*** Information shown ***
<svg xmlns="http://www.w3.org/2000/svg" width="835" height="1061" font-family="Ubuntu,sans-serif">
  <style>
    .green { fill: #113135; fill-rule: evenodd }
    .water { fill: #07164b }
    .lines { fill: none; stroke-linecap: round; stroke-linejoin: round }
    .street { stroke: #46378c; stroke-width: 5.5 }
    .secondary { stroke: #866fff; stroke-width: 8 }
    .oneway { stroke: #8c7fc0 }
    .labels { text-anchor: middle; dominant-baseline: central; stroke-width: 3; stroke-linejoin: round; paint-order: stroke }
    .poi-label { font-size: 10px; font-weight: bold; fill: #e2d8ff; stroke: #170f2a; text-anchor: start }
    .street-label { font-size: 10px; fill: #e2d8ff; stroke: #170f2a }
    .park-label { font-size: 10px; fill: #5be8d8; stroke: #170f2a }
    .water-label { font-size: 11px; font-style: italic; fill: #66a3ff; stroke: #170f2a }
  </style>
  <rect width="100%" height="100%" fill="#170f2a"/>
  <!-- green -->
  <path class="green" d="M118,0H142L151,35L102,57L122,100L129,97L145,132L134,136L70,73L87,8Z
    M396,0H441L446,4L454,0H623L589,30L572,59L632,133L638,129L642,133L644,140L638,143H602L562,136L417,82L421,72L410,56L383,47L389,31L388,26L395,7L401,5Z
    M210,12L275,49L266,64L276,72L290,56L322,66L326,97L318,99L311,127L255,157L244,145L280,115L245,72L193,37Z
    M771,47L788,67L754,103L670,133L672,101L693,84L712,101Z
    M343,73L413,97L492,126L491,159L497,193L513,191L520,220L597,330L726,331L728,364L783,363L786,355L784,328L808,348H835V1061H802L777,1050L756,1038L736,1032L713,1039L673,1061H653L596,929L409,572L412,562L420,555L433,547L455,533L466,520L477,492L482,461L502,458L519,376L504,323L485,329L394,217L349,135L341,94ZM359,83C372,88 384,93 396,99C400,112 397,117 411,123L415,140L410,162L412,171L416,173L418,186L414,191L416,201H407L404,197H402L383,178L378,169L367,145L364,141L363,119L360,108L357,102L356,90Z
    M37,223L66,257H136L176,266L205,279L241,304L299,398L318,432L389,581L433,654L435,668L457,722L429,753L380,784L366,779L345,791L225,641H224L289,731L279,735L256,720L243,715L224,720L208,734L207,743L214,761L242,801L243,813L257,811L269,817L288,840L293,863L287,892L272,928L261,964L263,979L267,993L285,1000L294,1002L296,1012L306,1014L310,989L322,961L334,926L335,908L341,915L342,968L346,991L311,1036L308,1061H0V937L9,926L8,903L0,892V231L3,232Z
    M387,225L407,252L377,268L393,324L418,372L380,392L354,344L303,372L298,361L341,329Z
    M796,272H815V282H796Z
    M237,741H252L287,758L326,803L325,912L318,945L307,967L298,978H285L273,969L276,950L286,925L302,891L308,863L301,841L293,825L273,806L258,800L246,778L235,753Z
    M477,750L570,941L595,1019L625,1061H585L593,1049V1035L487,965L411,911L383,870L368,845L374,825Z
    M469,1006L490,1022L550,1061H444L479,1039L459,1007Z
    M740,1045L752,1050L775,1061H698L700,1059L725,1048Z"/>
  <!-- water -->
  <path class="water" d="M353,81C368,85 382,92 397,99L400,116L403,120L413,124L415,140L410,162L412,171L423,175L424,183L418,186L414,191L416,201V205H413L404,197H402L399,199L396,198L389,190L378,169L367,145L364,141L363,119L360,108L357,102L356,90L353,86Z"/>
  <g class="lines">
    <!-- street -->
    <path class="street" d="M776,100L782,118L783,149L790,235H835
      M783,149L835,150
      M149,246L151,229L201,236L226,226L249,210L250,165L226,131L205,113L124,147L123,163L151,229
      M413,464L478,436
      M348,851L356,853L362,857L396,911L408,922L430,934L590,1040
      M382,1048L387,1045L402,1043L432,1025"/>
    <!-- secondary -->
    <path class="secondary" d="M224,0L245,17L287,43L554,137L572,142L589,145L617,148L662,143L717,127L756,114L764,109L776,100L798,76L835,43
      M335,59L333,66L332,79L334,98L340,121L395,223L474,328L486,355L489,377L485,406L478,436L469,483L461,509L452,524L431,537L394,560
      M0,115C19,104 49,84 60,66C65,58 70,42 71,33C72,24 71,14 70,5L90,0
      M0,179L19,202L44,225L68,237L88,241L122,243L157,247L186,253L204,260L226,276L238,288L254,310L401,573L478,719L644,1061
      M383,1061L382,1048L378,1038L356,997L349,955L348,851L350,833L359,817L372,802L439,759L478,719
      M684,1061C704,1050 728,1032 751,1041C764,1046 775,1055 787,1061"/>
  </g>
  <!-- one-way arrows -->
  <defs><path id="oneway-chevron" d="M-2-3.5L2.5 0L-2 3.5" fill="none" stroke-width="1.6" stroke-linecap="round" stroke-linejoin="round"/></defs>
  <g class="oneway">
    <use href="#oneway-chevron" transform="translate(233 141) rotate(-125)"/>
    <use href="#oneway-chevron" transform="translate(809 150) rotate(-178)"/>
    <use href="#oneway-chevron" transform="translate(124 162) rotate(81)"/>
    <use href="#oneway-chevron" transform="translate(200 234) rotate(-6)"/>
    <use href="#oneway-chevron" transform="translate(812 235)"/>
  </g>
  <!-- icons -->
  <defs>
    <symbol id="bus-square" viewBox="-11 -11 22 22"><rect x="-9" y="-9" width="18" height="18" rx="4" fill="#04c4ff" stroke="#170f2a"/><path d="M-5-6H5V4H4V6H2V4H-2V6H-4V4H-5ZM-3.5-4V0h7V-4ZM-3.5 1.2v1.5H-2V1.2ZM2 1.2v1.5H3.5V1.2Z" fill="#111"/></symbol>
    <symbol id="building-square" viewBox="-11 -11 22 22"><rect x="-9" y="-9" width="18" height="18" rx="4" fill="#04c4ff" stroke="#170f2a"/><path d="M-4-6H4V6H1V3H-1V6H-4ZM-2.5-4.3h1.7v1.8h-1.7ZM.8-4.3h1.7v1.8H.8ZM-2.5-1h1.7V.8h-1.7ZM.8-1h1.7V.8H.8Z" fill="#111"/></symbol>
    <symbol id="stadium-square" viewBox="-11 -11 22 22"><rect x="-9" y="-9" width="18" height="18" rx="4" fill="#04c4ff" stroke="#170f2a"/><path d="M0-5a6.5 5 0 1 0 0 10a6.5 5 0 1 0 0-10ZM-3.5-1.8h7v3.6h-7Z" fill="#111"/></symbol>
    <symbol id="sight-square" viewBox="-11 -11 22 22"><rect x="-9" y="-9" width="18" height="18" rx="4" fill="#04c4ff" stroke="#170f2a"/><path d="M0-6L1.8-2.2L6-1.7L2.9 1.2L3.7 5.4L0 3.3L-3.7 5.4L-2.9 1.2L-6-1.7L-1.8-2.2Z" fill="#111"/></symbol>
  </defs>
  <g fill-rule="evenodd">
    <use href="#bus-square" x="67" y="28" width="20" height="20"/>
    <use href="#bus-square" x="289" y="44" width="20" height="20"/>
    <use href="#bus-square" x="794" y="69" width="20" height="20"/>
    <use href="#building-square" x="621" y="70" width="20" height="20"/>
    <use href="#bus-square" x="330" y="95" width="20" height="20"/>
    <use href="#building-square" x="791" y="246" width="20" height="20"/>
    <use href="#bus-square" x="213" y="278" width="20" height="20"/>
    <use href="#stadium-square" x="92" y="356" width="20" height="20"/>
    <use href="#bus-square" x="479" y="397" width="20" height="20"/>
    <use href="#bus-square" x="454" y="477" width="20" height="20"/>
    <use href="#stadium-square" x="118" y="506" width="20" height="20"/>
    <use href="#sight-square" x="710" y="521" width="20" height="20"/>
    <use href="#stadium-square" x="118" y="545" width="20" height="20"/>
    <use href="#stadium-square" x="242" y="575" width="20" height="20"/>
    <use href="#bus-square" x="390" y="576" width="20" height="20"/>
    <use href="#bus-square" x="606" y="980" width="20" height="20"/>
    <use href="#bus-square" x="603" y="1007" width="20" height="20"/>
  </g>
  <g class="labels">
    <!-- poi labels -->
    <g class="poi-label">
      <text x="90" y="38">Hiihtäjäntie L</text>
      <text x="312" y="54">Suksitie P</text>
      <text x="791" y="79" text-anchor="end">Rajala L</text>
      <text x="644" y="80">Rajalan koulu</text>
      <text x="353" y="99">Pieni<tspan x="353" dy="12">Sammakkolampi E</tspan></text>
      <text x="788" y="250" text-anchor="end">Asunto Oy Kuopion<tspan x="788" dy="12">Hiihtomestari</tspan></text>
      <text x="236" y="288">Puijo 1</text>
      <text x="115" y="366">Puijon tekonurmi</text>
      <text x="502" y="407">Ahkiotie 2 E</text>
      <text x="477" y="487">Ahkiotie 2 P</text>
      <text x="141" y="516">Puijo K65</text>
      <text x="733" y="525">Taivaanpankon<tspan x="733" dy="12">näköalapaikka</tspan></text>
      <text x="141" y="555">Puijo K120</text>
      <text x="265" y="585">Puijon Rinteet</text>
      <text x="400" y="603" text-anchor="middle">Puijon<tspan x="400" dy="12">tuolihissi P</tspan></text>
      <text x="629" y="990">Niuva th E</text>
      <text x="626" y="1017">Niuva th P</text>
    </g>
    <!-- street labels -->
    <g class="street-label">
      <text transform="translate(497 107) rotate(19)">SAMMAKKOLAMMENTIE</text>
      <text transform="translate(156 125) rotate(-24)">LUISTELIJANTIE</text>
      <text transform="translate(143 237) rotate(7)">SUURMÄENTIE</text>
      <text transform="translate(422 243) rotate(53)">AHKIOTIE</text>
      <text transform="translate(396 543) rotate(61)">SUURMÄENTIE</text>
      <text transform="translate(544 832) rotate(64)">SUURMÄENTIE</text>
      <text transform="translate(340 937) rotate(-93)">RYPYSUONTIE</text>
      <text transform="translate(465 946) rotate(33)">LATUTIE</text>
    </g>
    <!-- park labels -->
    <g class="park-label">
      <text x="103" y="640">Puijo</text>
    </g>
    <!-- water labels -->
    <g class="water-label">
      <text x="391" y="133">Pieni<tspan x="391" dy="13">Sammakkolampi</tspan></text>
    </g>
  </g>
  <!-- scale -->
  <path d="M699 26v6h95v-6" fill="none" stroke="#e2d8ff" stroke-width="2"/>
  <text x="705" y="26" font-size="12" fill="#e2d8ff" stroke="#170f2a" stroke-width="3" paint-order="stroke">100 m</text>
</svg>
***
* _What you need to do_
In the entries above, find each line with the string "lines" and copy it.

* _Exercise output_
    .lines { fill: none; stroke-linecap: round; stroke-linejoin: round }
  <g class="lines">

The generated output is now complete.